L'école d'administration publique est "loin d'être moribonde"

Christophe Lacroix: l'école d'administration publique n'est pas moribonde
Christophe Lacroix: l'école d'administration publique n'est pas moribonde - © BRUNO FAHY - BELGA

L'école d'administration publique de la Wallonie et de la Fédération Wallonie-Bruxelles est "loin d'être moribonde", a assuré lundi le ministre wallon de la Fonction publique Christophe Lacroix, malgré le gel d'une provision de 250 000 euros et la perspective de deux années sans octroi de certificats.

Cette école, qui a ouvert ses portes en septembre 2013, a formé ou forme encore 140 personnes à des fonctions de top-managers des administrations et organismes d'intérêt public (OIP) wallons et francophones.

Le moratoire de deux ans annoncé sur les certifications concerne le gel de 250 000 euros de réserve prévue pour la formation des top-managers devant démarrer fin 2016, a précisé M. Lacroix en commission du parlement wallon.

A quelques exceptions près, "aucun secteur n'échappe aux économies", a rappelé celui qui est aussi ministre du Budget.

Ces réserves gelées seront ensuite rapatriées, accompagnées d'une remise à niveau des dotations avec indexation, selon ce dont débat actuellement le gouvernement, a-t-il précisé.

Pour les MR Hervé Jamar et Jean-Luc Crucke (MR) toutefois, cela constitue un coup de frein à un projet qui avait pourtant fait l'unanimité des partis.

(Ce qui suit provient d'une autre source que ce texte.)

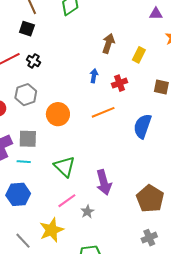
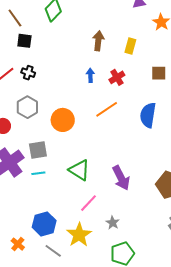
black square: (27, 29) -> (24, 41), moved
blue hexagon: (18, 194) -> (44, 224), moved
gray star: (87, 212) -> (113, 223), moved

Stéphane Hazée (Ecolo) reste pour sa part "perplexe" quant à la capacité du gouvernement de disposer d'un pool de candidats "le plus large possible pour lui permettre de faire le meilleur choix".

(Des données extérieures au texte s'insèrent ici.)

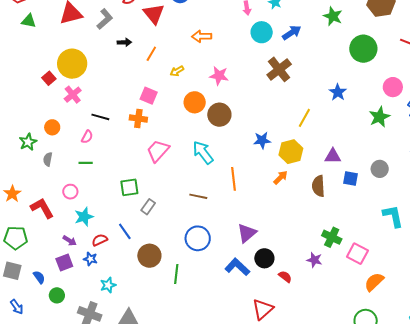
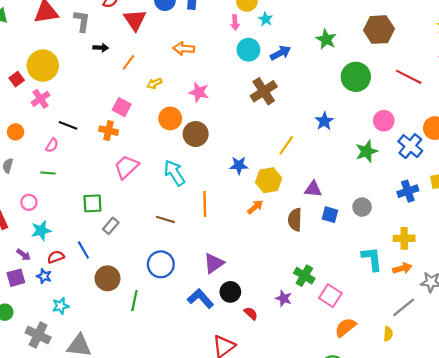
gray L-shape: (105, 19) -> (82, 21), turned -45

L'un des objectifs de ce dossier qu'avait porté le précédent ministre Jean-Marc Nollet (Ecolo) était en effet d'objectiver les nominations au sein de la fonction publique.

Or, la plupart des candidats sélectionnés proviennent déjà du SPW, d'OIP, de la Fédération ou des OIP, seuls sept venant du privé, a fait observer Hervé Jamar (MR). Il se demande si "comme à l'ancienne, on régularise des situations" par ce biais. L'école offre en effet "peu d'ouverture au privé", a relevé Dimitri Fourny (cdH).

Mais pour Christophe Lacroix, au-delà la polémique sur les 250 000 euros, l'école d'administration publique est actuellement dans une "phase de consolidation": elle élabore le plan des formations pour des "milliers d'agents du SPW et des OIP", et est donc "loin d'être moribonde ou vouée à une mort prochaine".

Elle emploie actuellement 21 personnes, pour un cadre devant atteindre à terme la cinquantaine.